El que se lucra de los fondos públicos es un saqueador de templos, de tumbas, alguien que roba a sus amigos a traición. Por falso testimonio es un consejero sin crédito, un juez perjuro, un magistrado venal. Alguien, en definitiva que no tiene las manos limpias en un solo crimen. No lo decimos nosotros; lo escribió Plutarco en sus Consejos políticos y en concreto en su "malversación de fondos públicos".

Hay gentes cercanas al poder político que administran los fondos públicos para la defensa o para prestaciones sociales básicas, que consiguen de ese poder político redirigir esos fondos para fines particulares o para divertir al pueblo. Eso es tan viejo como Démades quien, en el siglo IV antes de Cristo, utilizó fondos de la defensa para llenar de vino el día de las Libaciones en la festividad de las Antesterías, en honor de Dioniso. A cada uno dio media mina. Hay prodigalidades que no se dan al pueblo sino a una persona concreta por su cercanía al soberano. Se dan de tal modo que quitan fama al que la recibe y al que las otorga. Nunca quedan estas prodigalidades calladas por mucho que se quieran silenciar. Cuando el pueblo conoce de esta prodigalidad, la fama del soberano queda dañada, aunque a él no le haya llegado pero sí a su consejero o a su fámulo.

Los presidentes de comunidades autónomas levantinas que han sido muníficos, así como algún presidente de club de fútbol, no obtienen de sus dispendios al fámulo del soberano sino más bien bochorno por su ingenuidad, desprecio por su estulticia. Hicieron donación a cierto Instituto en tanto no saldaban sus deudas con proveedores de dinero y servicios materiales.

El mal comportamiento del fámulo del soberano ha hecho a éste presentar las cuentas de su asignación pero no ha hecho lo que consignaba Lámaco (murió el 44 antes de Cristo) en su cargo de estratego de Atenas: "Sumas destinadas a sus propias botas y a su manto".

No es saludable que estos presidentes hayan querido congratularse con los altares de la mayor magistratura del Estado, ni que el fámulo del soberano haya bajado a la llanura a luchar en el barro, del que ha salido encenagado.
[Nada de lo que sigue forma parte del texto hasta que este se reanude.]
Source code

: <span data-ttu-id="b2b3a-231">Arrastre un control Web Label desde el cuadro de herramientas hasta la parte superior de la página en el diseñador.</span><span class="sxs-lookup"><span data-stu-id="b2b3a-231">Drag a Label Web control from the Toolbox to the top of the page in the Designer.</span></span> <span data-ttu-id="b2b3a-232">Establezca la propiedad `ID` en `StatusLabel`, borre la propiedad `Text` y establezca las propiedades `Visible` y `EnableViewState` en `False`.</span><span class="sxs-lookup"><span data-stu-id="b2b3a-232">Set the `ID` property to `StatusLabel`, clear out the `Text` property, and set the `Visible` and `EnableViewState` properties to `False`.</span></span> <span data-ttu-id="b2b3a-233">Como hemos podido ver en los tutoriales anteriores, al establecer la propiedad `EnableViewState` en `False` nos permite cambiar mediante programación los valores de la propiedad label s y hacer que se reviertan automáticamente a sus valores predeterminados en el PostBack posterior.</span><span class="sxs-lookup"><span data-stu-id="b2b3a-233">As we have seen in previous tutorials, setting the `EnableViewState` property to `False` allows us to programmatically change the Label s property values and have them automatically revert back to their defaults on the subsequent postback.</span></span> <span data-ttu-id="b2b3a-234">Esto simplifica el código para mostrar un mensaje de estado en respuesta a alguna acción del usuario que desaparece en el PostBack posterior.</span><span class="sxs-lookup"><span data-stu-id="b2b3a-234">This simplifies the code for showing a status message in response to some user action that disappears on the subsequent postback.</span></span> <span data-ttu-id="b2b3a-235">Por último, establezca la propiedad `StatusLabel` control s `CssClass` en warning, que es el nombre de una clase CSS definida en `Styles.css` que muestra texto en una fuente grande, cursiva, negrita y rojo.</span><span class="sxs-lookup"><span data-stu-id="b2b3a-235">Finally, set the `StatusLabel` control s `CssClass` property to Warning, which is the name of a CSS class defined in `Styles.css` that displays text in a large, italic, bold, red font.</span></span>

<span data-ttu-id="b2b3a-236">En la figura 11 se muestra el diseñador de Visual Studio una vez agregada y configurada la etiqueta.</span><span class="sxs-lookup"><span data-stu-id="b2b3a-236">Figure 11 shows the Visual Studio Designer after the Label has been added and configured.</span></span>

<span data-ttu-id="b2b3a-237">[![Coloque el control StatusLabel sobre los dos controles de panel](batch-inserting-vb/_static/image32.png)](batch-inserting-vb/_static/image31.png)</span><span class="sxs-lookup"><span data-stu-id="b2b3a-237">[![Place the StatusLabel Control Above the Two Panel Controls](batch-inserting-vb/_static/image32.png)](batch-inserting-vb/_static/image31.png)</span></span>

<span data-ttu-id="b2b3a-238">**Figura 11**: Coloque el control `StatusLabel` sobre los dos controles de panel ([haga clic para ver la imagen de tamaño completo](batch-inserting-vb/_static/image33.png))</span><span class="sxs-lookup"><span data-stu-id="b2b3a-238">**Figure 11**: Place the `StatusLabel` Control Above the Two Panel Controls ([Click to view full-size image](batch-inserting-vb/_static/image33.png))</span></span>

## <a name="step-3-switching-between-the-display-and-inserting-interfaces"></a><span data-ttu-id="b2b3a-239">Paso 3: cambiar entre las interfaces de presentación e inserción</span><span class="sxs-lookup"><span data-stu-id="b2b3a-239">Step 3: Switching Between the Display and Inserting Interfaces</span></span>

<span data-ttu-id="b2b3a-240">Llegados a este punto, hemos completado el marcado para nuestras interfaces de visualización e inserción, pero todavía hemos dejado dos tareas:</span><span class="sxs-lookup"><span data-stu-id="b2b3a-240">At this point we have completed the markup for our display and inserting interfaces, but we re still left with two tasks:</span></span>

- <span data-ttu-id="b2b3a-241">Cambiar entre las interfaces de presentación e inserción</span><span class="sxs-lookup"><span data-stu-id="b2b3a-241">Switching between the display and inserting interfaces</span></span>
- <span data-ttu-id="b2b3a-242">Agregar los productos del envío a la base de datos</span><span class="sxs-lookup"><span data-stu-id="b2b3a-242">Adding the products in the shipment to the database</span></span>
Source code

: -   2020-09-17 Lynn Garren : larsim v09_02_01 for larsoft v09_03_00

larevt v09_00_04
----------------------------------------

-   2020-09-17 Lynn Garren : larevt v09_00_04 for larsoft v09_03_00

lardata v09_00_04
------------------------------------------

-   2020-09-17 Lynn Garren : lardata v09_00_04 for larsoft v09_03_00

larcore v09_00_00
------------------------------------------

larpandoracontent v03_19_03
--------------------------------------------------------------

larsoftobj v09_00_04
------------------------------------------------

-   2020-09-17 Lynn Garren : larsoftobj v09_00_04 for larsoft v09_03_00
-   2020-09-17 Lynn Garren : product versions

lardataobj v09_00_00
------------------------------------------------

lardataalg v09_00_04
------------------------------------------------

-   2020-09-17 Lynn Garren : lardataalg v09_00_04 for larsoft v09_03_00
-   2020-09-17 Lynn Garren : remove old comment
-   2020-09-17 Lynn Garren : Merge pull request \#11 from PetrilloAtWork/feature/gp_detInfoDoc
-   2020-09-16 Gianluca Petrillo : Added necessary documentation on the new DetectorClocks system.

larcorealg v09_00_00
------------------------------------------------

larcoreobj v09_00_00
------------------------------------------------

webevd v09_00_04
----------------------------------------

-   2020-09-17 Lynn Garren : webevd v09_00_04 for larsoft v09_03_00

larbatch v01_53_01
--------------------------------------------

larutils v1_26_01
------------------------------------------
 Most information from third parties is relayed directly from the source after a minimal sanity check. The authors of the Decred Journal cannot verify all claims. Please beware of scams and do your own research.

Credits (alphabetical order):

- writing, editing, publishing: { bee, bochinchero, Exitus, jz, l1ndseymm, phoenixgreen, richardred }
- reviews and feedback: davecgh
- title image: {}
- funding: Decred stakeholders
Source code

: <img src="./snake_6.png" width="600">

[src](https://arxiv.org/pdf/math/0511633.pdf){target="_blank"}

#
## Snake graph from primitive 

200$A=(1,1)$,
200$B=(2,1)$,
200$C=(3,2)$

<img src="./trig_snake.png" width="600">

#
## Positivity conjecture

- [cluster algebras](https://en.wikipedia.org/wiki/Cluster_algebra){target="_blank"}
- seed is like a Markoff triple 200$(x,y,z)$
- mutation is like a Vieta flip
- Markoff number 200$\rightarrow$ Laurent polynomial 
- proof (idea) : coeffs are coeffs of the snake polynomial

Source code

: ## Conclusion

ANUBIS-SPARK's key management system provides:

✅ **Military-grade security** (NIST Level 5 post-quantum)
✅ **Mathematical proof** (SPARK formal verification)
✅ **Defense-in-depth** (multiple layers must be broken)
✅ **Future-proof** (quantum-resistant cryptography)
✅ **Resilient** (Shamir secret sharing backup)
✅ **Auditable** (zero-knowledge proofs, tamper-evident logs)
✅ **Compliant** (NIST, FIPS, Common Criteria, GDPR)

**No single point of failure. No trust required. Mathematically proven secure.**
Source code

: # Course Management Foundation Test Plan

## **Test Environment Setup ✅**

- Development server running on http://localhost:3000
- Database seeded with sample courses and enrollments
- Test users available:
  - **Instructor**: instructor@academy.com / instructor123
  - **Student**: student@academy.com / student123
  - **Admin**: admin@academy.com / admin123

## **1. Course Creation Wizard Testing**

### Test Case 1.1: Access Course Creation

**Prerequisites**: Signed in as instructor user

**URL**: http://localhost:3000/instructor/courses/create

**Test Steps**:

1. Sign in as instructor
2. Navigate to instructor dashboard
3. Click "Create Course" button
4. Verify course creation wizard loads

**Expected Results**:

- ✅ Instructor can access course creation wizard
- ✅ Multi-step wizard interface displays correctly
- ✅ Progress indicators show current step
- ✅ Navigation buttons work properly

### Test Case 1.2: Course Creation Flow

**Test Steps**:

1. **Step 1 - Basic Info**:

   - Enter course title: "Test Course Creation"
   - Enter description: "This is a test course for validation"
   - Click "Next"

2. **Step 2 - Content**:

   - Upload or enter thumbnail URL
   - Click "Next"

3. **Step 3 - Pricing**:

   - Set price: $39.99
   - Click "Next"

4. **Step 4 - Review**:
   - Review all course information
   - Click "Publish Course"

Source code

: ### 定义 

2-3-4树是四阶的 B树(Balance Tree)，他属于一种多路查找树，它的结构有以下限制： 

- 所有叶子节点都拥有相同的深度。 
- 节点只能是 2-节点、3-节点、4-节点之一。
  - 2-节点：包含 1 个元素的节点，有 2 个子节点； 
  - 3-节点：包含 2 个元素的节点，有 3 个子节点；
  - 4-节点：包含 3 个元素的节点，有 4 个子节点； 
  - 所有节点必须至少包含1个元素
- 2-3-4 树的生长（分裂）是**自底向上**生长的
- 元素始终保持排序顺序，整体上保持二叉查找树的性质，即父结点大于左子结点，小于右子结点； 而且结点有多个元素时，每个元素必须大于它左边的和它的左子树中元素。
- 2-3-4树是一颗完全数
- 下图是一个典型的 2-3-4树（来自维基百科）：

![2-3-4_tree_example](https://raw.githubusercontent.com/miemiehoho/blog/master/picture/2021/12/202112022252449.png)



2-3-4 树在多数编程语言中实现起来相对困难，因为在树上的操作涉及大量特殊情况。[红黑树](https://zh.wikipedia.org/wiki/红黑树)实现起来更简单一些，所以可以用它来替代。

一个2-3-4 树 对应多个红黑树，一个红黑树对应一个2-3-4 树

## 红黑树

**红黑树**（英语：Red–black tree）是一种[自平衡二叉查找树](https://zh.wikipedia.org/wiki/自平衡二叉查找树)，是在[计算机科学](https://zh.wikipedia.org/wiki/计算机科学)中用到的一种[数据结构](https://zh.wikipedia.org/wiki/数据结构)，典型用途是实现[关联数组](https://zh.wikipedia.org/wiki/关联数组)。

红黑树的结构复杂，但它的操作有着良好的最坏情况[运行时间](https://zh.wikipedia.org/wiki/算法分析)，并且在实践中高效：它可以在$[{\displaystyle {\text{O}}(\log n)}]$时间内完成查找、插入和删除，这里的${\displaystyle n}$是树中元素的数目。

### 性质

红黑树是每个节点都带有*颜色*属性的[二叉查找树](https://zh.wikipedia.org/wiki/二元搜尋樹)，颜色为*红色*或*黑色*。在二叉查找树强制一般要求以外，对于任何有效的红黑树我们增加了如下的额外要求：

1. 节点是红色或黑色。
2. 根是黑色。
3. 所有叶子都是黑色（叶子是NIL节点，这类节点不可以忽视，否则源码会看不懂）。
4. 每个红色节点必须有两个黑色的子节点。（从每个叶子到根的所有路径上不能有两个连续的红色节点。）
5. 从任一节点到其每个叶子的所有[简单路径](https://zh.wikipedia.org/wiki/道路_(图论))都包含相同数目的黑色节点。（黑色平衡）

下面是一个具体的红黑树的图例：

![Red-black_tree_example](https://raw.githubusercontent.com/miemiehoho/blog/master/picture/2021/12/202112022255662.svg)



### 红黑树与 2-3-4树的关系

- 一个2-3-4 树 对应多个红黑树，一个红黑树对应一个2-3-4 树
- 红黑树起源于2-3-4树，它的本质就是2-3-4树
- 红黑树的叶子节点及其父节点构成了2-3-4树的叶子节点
Algunos creyeron que el fámulo era puerto de refugio, facilitador de asientos cercanos al rey, abridor de puertas de palacio, abogado sin sueldo y consejero propicio ante el Gobierno. Creyeron que el fámulo no tenía profesión sino un modo de actuar en solidaridad con el dolor.

Los presidentes de comunidades, de empresas y de equipos de fútbol no debieron dejarse fascinar por la cercanía del fámulo al soberano ni rebajarse a ser recibidos por dicho fámulo en el palacio del padre. Dejarse atrapar por la fama es malo porque ese prestigio es perecedero y se disipa en los cenáculos y en los titulares de cualquier periódico digital.

El soberano se ha anticipado a las alarmas y las ha atajado, declarando "no ejemplar" la conducta del fámulo, para que no alcancen magnitud que pueda afectar a la más alta magistratura del Estado. Ha prestado atención en persona al que pudiera ser causa de grandes males. No ha subestimado las convulsiones que se podrían propagar velozmente por el Estado y por ello ha puesto remedio distanciándose. Con atenta vigilancia, lo grande lo ha hecho pequeño y lo pequeño lo quiere reducir a la nada.

Su mensaje al pueblo ha sido un golpe con guante para que la pelea sea menos dolorosa. El fámulo, de no ser apartado, podía haber sido una flecha envenenada, como amenaza imparable para la casa real.